24-03-2015, 02:05 PM
(24-03-2015, 12:24 PM)C.A.R. Wrote: High street prices.
Go and get a phone contract from EE / 3 / O2 on the street.
Then have a look on MoneySupermarket and realise you're being a mug.
Kwik Fit is no different. The retail price on a catalytic converter won't be cheap. The rest of it will be 'cheaper' but the convenience of having several hundred Kwik Fit units open all-year-round is what contributes to the cost. Go in with your eyes open and they are rip-off merchants. To the man on the street, they are a reuptable garage, where they can turn up and have their car 'made better' again.
I don't have a massive problem with Kwik Fit, but then I'm a salesman, and up-selling is what you do to increase your margin. And it's all about margin. So if you can take advantage of someone for your own personal gain without remorse then so what? Intelligent people (like you and I) will never be taken advantage of. Screw the man on the street, if he's too bloody thick and has deep enough pockets then its' his own lookout.
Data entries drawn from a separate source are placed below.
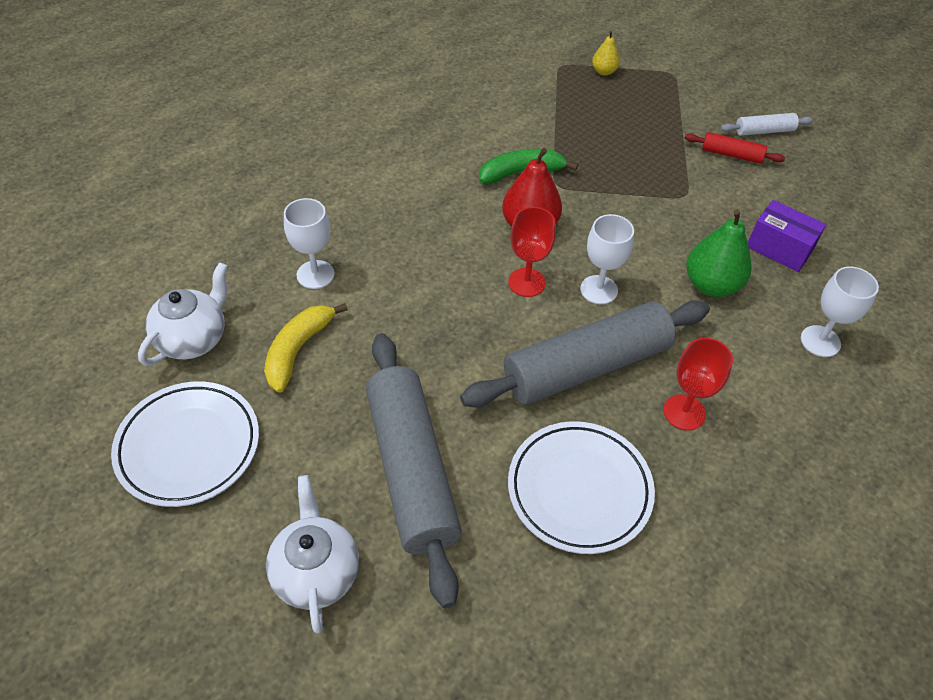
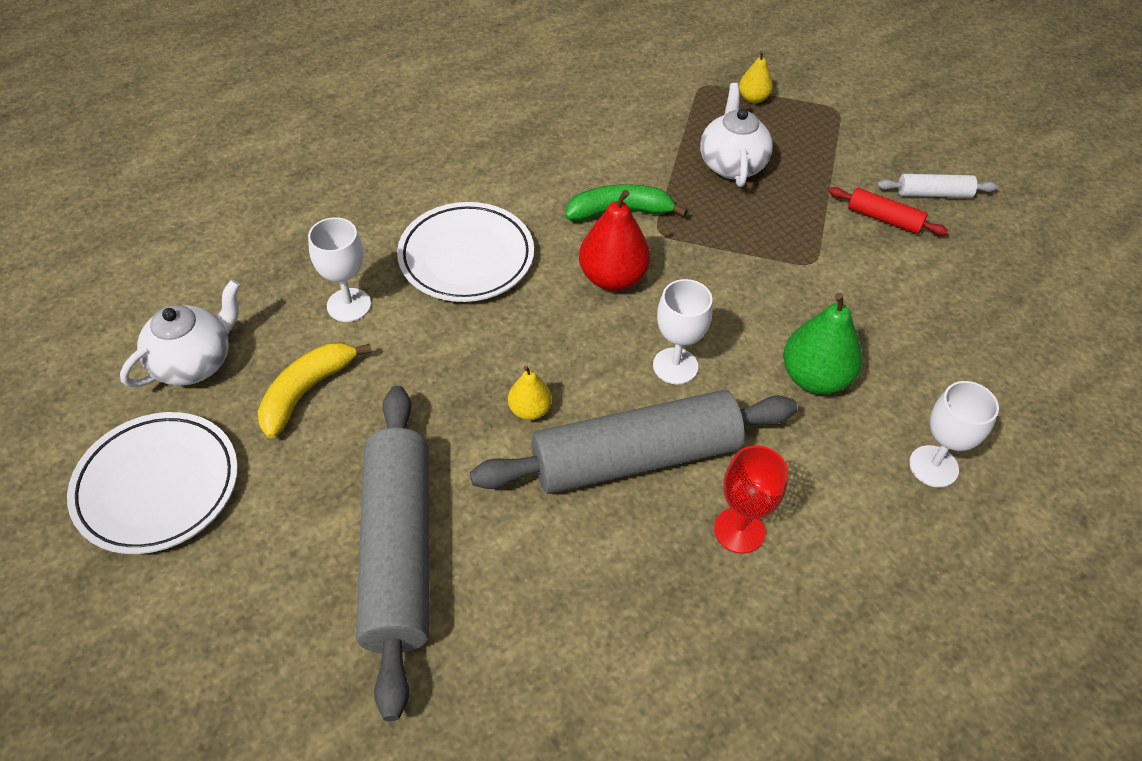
camera: 10 degrees right, 0 degrees up
white teapot [266,475,359,633] -> white teapot moved to [700,83,773,187]
red goblet [508,207,556,297] -> none
white plate [508,421,655,554] -> white plate moved to [397,202,534,302]
purple box [748,200,827,272] -> none
none -> yellow pear [508,366,552,420]

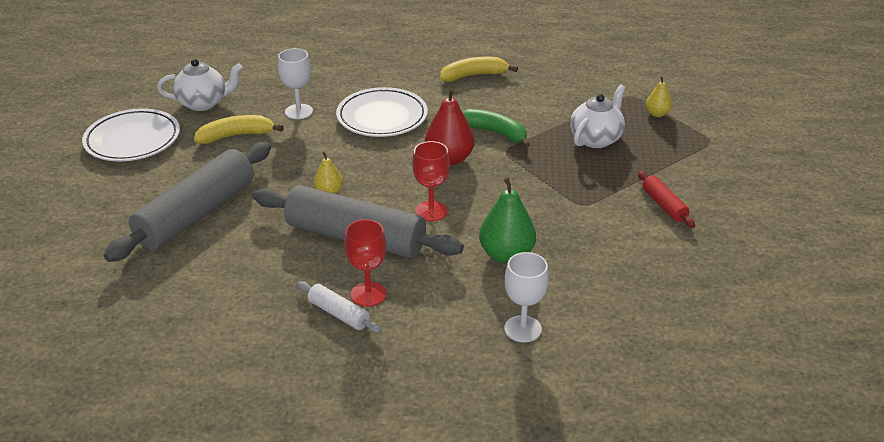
camera: 40 degrees right, 15 degrees down
white goblet [653,279,713,384] -> red goblet [412,141,450,221]
white rolling pin [877,174,998,198] -> white rolling pin moved to [297,281,382,333]
none -> yellow banana [440,57,518,82]

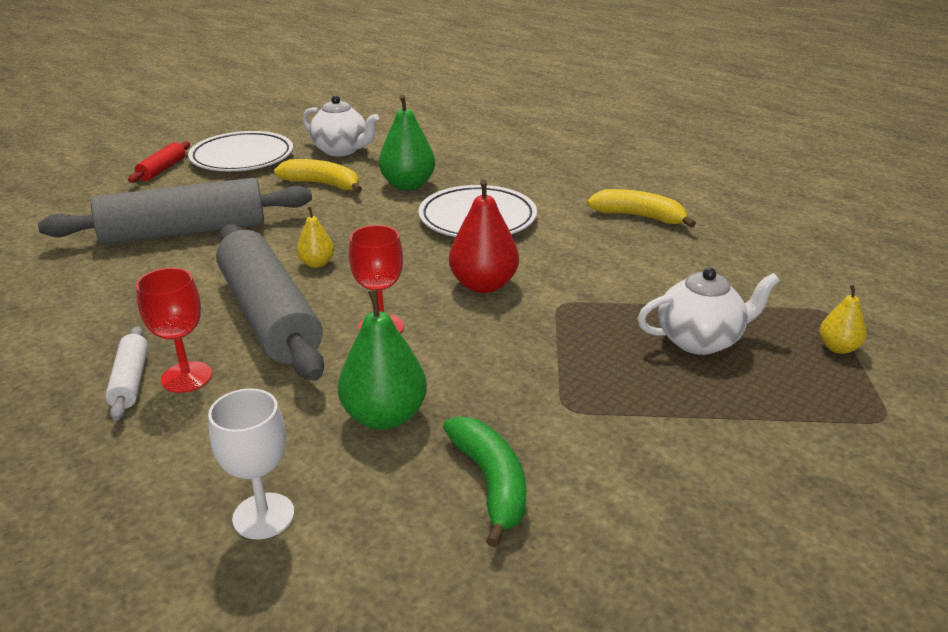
camera: 40 degrees right, 5 degrees down
white goblet [278,48,313,119] -> green pear [379,95,435,190]
green banana [462,109,530,147] -> green banana moved to [443,416,526,548]
red rolling pin [638,171,695,228] -> red rolling pin moved to [128,141,190,183]

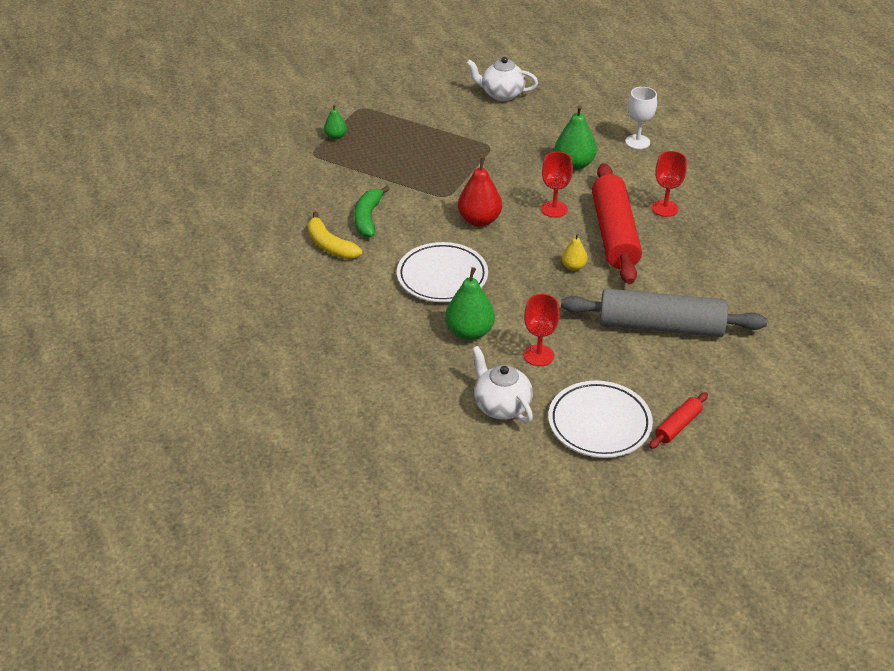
camera: 155 degrees left, 10 degrees up
white rolling pin [105,326,148,421] -> none
grey rolling pin [216,224,324,381] -> red rolling pin [592,163,642,284]
yellow banana [274,159,362,193] -> red goblet [524,294,560,366]
green banana [443,416,526,548] -> green banana moved to [354,186,390,237]
white teapot [637,267,780,355] -> white teapot moved to [466,57,538,101]
yellow pear [819,285,867,354] -> green pear [324,105,347,140]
The way you moaners go on about it suggests that you think they should sell parts at 'eBay prices' and charge 'mates rates' for labour, to everyone. That, my friends, is why you aren't working in management roles!
(harsh, but true!)
Ok, few points that need to be made here. I'd like to preface this by saying that I'm in management, and I'm sat here having a good old laugh at "That, my friends, is why you aren't working in management roles! (harsh, but true)" Get over yourself lad, you aren't Don Draper. You literally couldn't come across any more patronising.
First, charging someone more than cost price is called mark-up, not up-selling. Up-selling is recommending and promoting a product of a higher value. Mark-up is adding your profit and costs onto the product cost as the retailer. What Kwik-Fit do is add a large mark-up which they can do due to the perceived brand value of Kwik-Fit (no, I can't understand how they've got that either).
Secondly, I have seen your sales model in action before, and it isn't sustainable. I hope you don't rely on return business because here's the thing, at some point people look to cut costs, and if they find out they're being charged a lot more than they have to they'll go elsewhere, and (rightly or wrongly) badmouth the company.
Thirdly, no-one is saying Kwik-Fit should charge eBay prices, they're just using that as an example.
Anyway, back to KF. What they do isn't illegal, but it obviously works for them because they are bloody everywhere. However, it does mean that both prices and the general poor standard of workmanship that they are known to provide means that I wouldn't EVER take my car there unless I was literally stranded without tools, and even then I'd be looking over their shoulder and haggling.